Scientists have just created viable embryos without using egg cells. Researchers from the University of Bath were able to trigger normal development in mouse parthenogenotes by injecting sperm. The new findings may eventually help researchers develop better fertility treatments. The details are in a paper that was just published in the journal Nature Communications.
In past studies, researchers were able to induce egg cells into beginning embryonic development without the presence of sperm. These haploid embryos, containing only half of the required genetic material, were non-viable. The embryos, called parthenogenotes, would fail to develop since so many developmental processes require signals and input from sperm cells.

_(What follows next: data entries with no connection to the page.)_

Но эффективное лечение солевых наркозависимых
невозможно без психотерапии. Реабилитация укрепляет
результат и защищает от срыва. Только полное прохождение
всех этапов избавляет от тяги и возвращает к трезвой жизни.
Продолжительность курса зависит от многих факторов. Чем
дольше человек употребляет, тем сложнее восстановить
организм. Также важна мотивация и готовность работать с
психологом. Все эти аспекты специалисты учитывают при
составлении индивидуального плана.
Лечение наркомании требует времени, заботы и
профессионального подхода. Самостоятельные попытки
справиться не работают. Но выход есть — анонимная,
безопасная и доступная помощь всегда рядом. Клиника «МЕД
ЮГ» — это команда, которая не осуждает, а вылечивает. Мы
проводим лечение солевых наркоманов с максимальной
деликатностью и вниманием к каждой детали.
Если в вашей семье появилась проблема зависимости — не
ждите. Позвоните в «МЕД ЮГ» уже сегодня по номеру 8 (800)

The team was able to produce healthy mouse embryos by injecting sperm into parthenogenotes, provided the injection happened at certain parts of the cell cycle. The embryos developed into adult mice without any health problems. This shows that the beginning of embryonic development doesn’t necessarily require sperm cells. The developing embryos can be injected with sperm later in the cycle, after development has already started.
Previously, it was believed that only an egg cell could reprogram sperm into starting embryonic development. Now, researchers have evidence that a haploid embryo can react similarly with sperm cells. According to this new study, embryos are capable of reprogramming sperm cells. This triggers the same developmental processes that would have occurred with the fusion of an egg and sperm.
While the baby mice were healthy and appeared normal, the researchers did find that their DNA showed different epigenetic markers. This is interesting because it’s the first evidence of unique epigenetic processes leading to normal development. The authors were able to show that different epigenetic pathways can lead to the same type of development.
The team believes that their research may eventually lead to techniques for breeding animals with sperm and non-egg cells, such as skin cells. The findings could also lead to improved treatments for human infertility.
Suzuki, T. et al. Mice produced by mitotic reprogramming of sperm injected into haploid parthenogenotes. Nature Communications (2016).